Hier, la Cour d’appel d’Antananarivo, par son premier président, a rendu son verdict sur l’affaire opposant Jean Pierre Laisoa dit Jaovato, ancien député de Madagascar élu à Antalaha, à Christian Claude Bezokiny, un « Karana » domicilié dans la même ville (cf. notre édition d’hier). La juridiction supérieure a confirmé la décision du Tribunal de première instance (TPI) d’Antananarivo rejetant la demande de saisie des comptes en banque, biens et mobiliers de l’ex-parlementaire.
L’affaire ressemble à une guerre des titans. Jaovato est un gros opérateur du Nord tout comme l’est son attaquant. Avec un agrément d’exploitation de bois datant de 2007, l’étranger prétendait avoir livré, de novembre 2012 à avril 2013, des quantités de bois de rose estimées à 1 585 408 000 ariary à l’opérateur malagasy. Mais le client aurait refusé de payer le fournisseur, selon la requête déposée par celui-ci auprès du tribunal.
Rappel des faits. Le TPI a autorisé le « Karana » à pratiquer la saisie arrêt de tous les comptes bancaires et biens immeubles de Jaovato à hauteur de la supposée créance. Le 17 septembre, l’accusé a eu gain de cause auprès de la même juridiction et obtenu mainlevée de la saisie conservatoire rendue par l’ordonnance sur requête n° 5910 du 21 août 2020. Le 30 septembre, le plaignant, insatisfait, a interjeté appel en référé pour une audience le 7 octobre. Le verdict attendu le 14 octobre est tombé à la date prévue.
Aucune pièce
Par deux fois, le « Karana » Christian Claude Bezokiny, en première instance et en appel, a perdu son procès contre l’opérateur reconnu dans la Région de Sava. Le tribunal a fait valoir son droit à la défense par le fait qu’il réside à Antalaha, tout comme son plaignant. Selon le Code de procédure civile, en son article 79, « la compétence territoriale appartient au tribunal du domicile réel ou du domicile élu à Madagascar du défendeur ou si celui-ci n’y a qu’une résidence, au tribunal de sa résidence ».
De son côté, Jaovato a affirmé qu’il n’a jamais fait affaire avec ce « Karana ». De plus, celui-ci n’a présenté aucune pièce prouvant l’existence de transactions entre eux. Il n’a présenté ni facture ni preuve de transport ni payement de taxe et redevance à l’Etat pour l’exploitation de bois de rose alors qu’il requiert le paiement de la somme de 1 585 408 000 ariary.
Le plaignant a affirmé devant le tribunal, via sa requête du 7 août, qu’il a livré l’équivalent des milliers de bois de rose en 2012 et 2013. Il s’agit pourtant d’une période couverte par les dispositions de l’ordonnance 2011-001 du 8 août 2011 interdisant formellement la vente et le transport des bois de rose sur toute l’étendue du territoire. Il en découle que le « Karana » a fait un aveu de trafic de bois précieux nonobstant la prohibition édictée par la loi en vigueur.
Bien des Malagasy
Le « Karana », selon sa déclaration de stock en date du 7 septembre 2011, doit posséder 11 971 rondins et 5 028 plaquettes de bois de rose dans son magasin à Antalaha.
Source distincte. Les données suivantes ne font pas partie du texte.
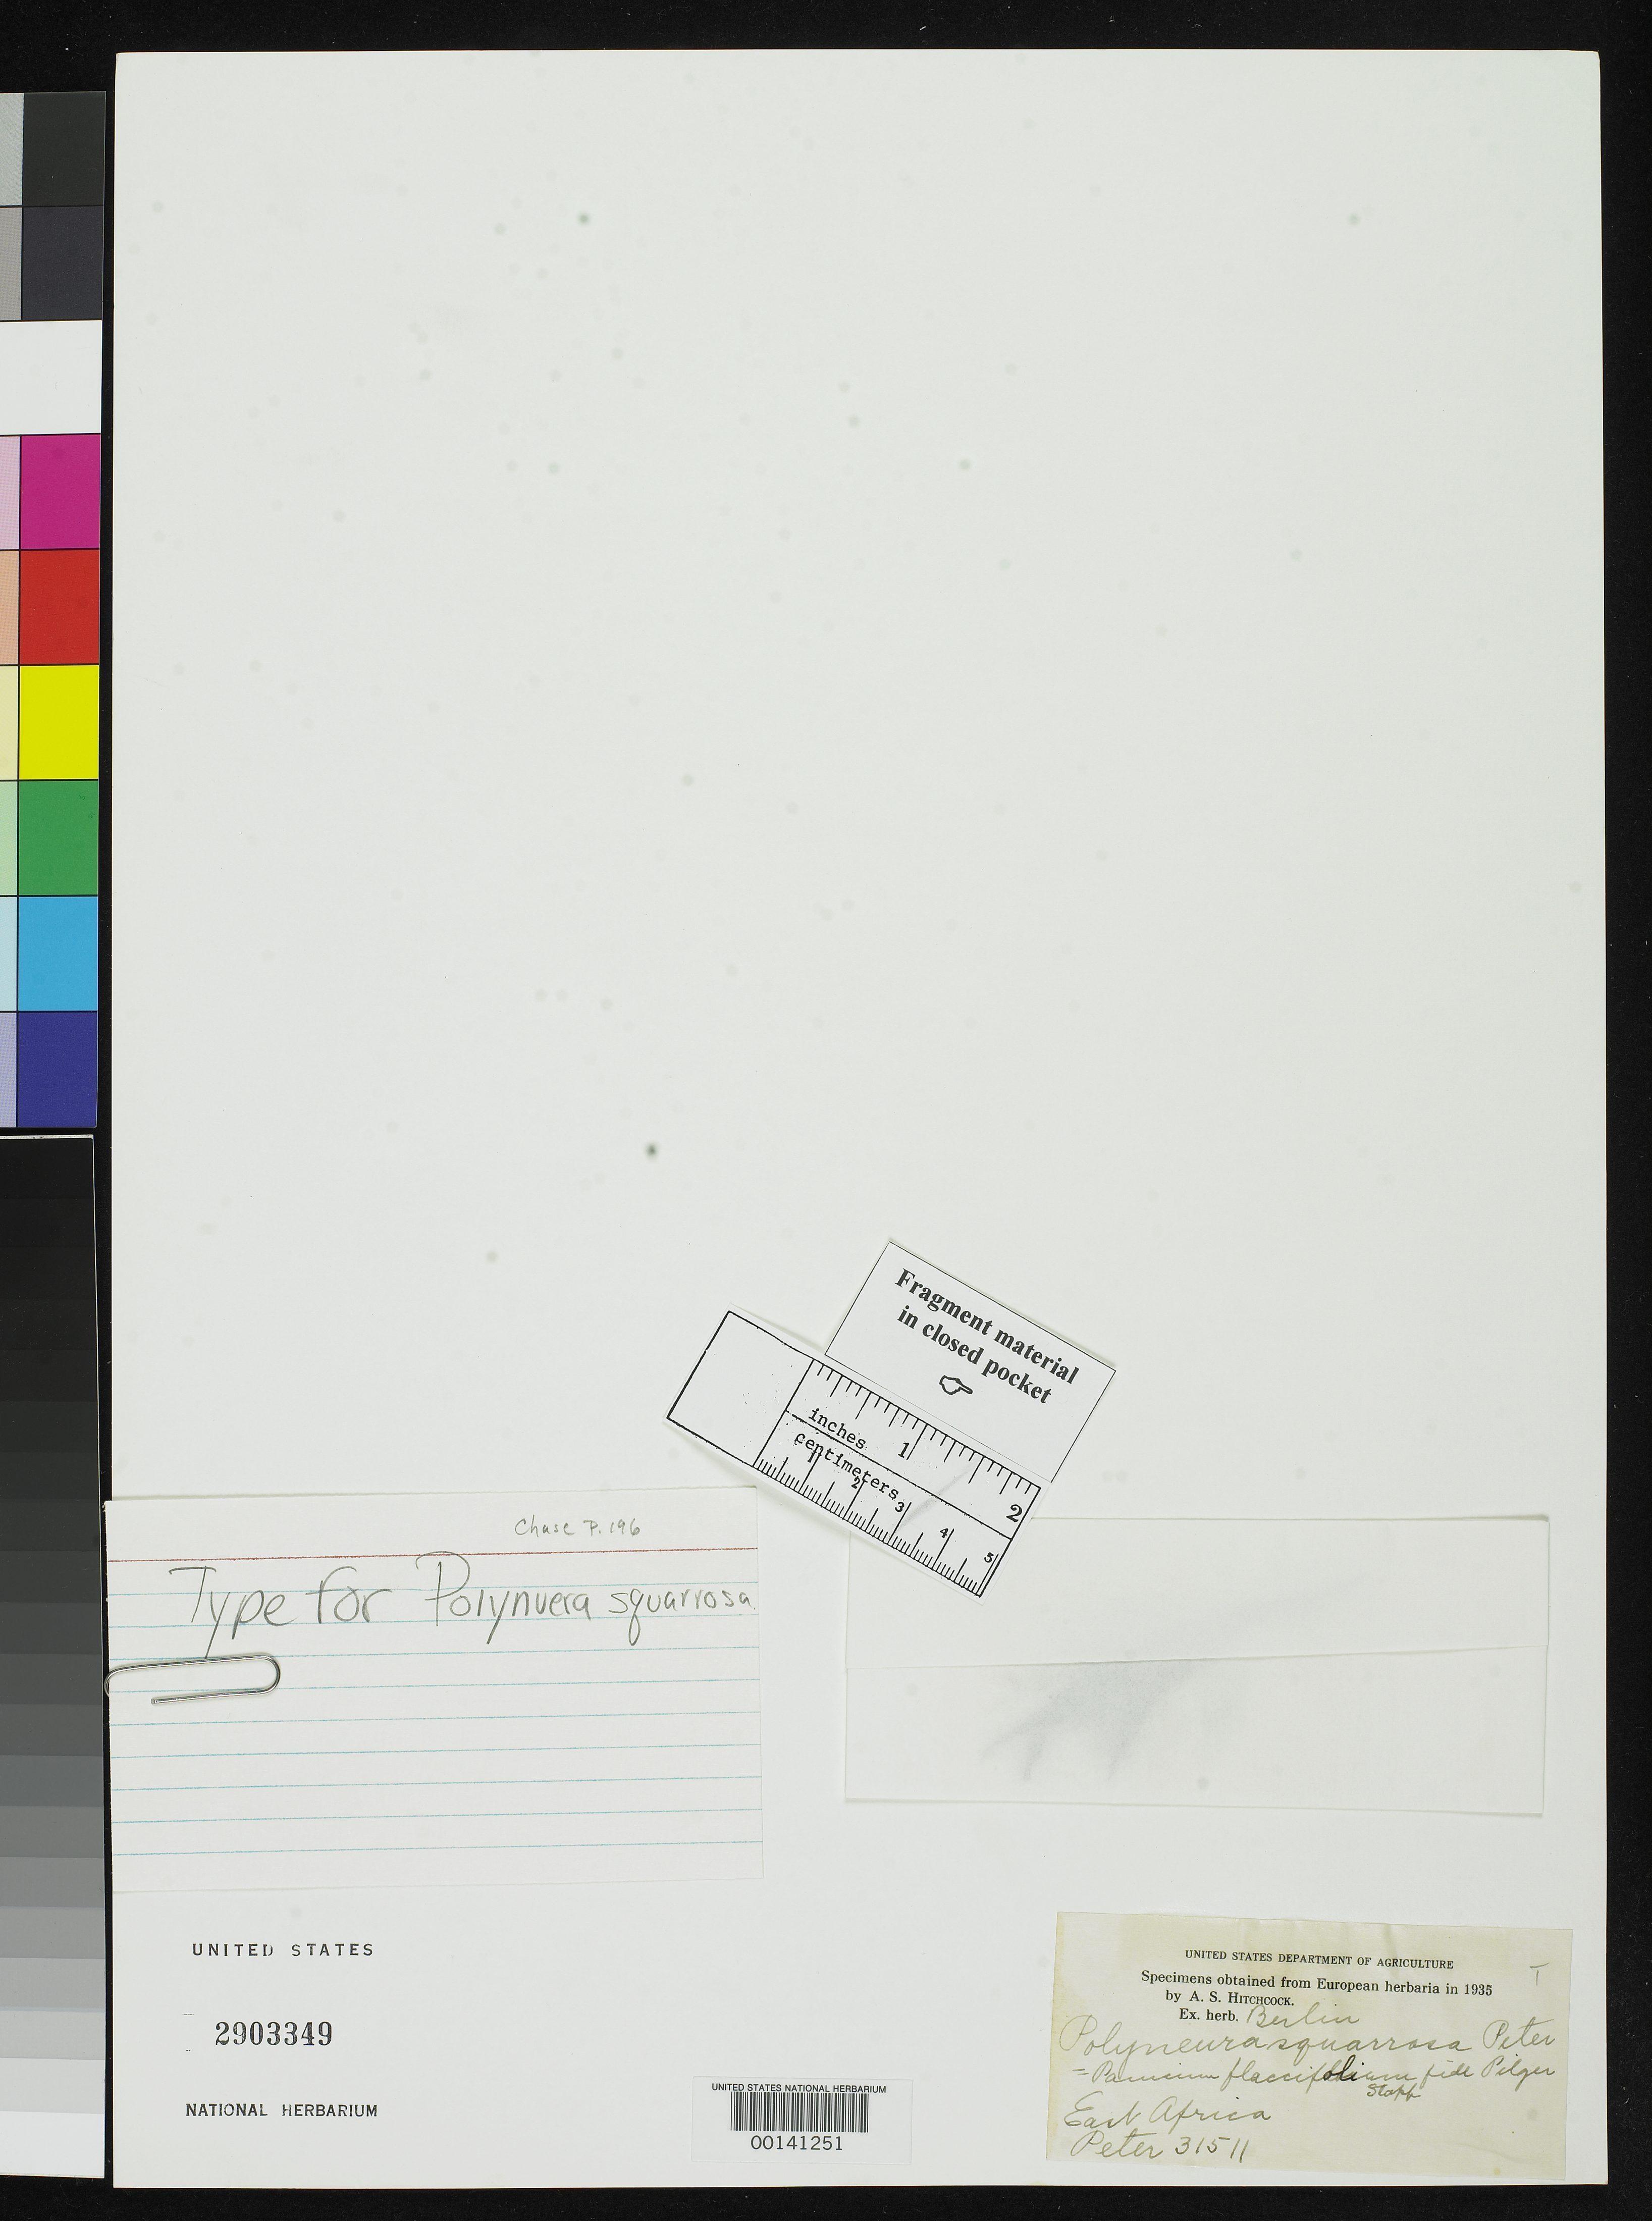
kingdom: Plantae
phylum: Tracheophyta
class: Liliopsida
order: Poales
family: Poaceae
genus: Polyneura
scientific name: Polyneura squarrosa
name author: Peter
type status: Type Fragment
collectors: E. Peter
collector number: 31511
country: Zimbabwe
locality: Usaramo.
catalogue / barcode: US 2903349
Il est alors nécessaire de vérifier si le stock déclaré se trouve encore à l’endroit indiqué ou non. Autrement, il serait tenu d’expliquer la provenance des bois qu’il prétendait avoir livré à son soi-disant mauvais client.
Le tribunal d’Antananarivo a bien respecté la loi, selon la satisfaction exprimée par un défenseur de Jaovato. Il reste à voir si le ministère de l’environnement va prendre les mesures nécessaires face au trafic de grande envergure perpétré par l’étranger. Le Parquet, le tribunal spécial bois de rose, le PAC, le BIANCO, le SAMIFIN, la Gendarmerie doivent aussi se saisir d’eux-mêmes de cette affaire qui nuit non seulement aux biens des Malagasy mais aussi aux caisses de l’Etat.
Suivant l’aveu formel écrit au tribunal, appuyé par son avocat, Christian Claude Bezokiny a transporté et vendu des bois de rose au-delà de la limite d’autorisation d’exploitation des bois précieux. Par ailleurs, le nom de l’opérateur n’apparaît pas parmi ceux qui ont normalement réglé la taxe d’exploitation de bois de rose dans une justificative du PAC en 2017. Seuls l’Etablissement Ramialison, l’Entreprise Laisoa Jean Pierre dit Jaovato, la Société Thunam et l’Etablissement Ranjanoro ont payé leurs dus à l’Etat malagasy. Affaire à suivre.